Le Malgache, candidat à sa propre succession, avait finalement renoncé à se représenter après s’être vu infliger en novembre 2020 par le Comité d’éthique de la Fifa une suspension de cinq ans pour abus de pouvoir et détournement de fonds. « Samoura au Caire, c’était une façon de surveiller la CAF. Elle était les yeux d’Infantino, lequel a vécu comme un affront personnel la décision d’Ahmad de ne pas prolonger la mission de l’envoyée spéciale de la Fifa », résume un ancien membre de la CAF.

Pacte des braves

Mais le président de la Fifa, réputé pour sa capacité à toujours avoir un coup d’avance, a pris sa revanche lors de l’élection à la présidence de la CAF, en mars dernier, à Rabat. « Même s’il peut y avoir des divergences, la CAF et la Fifa doivent travailler ensemble. La Fifa a besoin d’une CAF forte », estime Augustin Senghor, président de la Fédération sénégalaise de football (FSF). Le même qui, comme Anouma ou Ould Yahya, lorgnait le fauteuil laissé libre par Ahmad. Mais Gianni Infantino avait un autre plan : pousser le milliardaire Patrice Motsepe, propriétaire du club de Mamelodi Sundows et accessoirement beau-frère de Cyril Ramaphosa, le président de la République d’Afrique du Sud, au sommet de la hiérarchie du football continental.

Au nom de l’intérêt supérieur du football africain, Yahya, Senghor et Anouma ont accepté de se désister au profit de Motsepe, en échange des postes de 1er et 2e vice-président pour les deux premiers, et d’un titre de conseiller spécial du président pour le dernier. Le pacte des braves a été scellé le 6 mars dernier à Nouakchott, à l’occasion de la CAN des moins de 20 ans.

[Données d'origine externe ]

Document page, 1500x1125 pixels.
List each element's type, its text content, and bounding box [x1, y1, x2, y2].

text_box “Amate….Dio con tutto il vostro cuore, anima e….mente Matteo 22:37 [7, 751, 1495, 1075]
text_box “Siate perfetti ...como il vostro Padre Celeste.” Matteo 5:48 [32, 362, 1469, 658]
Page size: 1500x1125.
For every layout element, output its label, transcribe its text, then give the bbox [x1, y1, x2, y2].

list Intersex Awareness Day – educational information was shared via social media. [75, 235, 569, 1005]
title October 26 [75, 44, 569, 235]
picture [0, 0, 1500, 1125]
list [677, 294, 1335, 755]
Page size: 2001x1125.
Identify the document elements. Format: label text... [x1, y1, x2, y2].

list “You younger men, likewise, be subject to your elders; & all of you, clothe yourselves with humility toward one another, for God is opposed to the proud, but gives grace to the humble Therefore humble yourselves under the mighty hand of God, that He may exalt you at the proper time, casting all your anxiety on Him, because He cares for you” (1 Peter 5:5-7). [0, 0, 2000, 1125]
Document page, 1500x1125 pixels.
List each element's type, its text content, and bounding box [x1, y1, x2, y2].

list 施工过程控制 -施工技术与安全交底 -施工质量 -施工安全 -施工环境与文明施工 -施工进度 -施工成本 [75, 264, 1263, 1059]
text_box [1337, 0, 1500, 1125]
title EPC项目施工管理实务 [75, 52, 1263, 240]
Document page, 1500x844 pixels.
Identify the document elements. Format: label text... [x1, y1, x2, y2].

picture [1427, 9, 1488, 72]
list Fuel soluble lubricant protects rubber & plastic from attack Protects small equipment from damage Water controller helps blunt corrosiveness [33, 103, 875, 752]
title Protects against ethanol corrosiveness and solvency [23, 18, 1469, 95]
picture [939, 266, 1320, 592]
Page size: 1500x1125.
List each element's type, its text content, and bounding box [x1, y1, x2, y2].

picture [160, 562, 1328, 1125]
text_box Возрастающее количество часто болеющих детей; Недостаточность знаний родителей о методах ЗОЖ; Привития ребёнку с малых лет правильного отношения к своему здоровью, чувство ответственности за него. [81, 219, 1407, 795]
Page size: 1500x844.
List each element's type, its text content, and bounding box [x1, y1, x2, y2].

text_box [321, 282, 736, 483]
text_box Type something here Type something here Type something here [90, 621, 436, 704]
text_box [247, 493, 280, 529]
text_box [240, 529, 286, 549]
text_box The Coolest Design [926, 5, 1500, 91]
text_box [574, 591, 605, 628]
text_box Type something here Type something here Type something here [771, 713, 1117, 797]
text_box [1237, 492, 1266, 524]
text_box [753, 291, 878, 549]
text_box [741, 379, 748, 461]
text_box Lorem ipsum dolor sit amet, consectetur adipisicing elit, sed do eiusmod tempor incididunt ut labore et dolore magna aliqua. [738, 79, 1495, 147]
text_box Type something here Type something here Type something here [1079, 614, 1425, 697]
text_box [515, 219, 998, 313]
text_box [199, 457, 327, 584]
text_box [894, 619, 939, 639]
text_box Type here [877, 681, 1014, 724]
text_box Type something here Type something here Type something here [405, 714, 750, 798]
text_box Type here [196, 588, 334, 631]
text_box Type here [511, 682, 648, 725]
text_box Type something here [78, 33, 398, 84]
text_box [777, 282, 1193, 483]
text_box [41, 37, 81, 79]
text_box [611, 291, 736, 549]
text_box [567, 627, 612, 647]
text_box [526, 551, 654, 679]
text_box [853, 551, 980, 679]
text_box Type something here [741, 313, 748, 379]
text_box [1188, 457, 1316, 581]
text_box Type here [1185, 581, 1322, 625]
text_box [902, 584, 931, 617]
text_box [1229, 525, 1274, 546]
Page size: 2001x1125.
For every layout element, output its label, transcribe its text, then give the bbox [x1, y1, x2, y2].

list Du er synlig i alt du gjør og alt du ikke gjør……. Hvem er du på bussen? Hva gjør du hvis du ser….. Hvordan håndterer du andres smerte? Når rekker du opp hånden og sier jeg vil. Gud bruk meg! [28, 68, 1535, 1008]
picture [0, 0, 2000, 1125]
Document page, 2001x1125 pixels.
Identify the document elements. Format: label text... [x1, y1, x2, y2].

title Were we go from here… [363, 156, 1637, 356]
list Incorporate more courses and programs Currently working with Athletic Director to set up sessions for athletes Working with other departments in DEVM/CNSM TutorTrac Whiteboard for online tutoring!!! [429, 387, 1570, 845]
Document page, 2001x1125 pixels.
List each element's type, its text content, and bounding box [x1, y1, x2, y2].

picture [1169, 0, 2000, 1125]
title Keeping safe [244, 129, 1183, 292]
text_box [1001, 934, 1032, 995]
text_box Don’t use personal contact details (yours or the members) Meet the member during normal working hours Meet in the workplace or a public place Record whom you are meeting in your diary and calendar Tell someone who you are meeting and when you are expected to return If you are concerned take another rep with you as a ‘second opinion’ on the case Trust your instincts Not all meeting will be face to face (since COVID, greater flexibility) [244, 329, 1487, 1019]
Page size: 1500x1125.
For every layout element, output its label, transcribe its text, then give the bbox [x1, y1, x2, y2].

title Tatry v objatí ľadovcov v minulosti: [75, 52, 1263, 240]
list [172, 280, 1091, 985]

Cette union sacrée doit autant à la force de persuasion d’Infantino qu’à un intense travail de lobbying de certains cercles politiques et diplomatiques, très actifs dans les coulisses de cette élection, qui a fini par être jouée d’avance puisqu’il n’y avait plus qu’un seul candidat. « Infantino voyait en Motsepe l’homme qu’il fallait pour diriger la CAF, mais aussi quelqu’un de plus malléable qu’Ahmad. Motsepe a ses affaires, il ne peut pas gérer le foot africain au quotidien. Et les deux hommes partagent des idées assez proches sur la meilleure façon de générer davantage de revenus », témoigne un ancien de la Fifa.